[To do] Each record must appear in the answer exactly as given.

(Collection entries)
####

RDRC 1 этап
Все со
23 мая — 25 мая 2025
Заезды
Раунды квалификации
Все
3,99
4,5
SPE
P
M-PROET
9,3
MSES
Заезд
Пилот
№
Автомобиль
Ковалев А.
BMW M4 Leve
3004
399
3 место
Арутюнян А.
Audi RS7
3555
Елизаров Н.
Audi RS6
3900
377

####

[Solution to the problem]
RDRC 1 этап
Все со
23 мая — 25 мая 2025
Заезды
Раунды квалификации
Все
3,99
4,5
SPE
P
M-PROET
9,3
MSES
Заезд
Пилот
№
Автомобиль
Ковалев А.
BMW M4 Leve
3004
399
3 место
Арутюнян А.
Audi RS7
3555
Елизаров Н.
Audi RS6
3900
377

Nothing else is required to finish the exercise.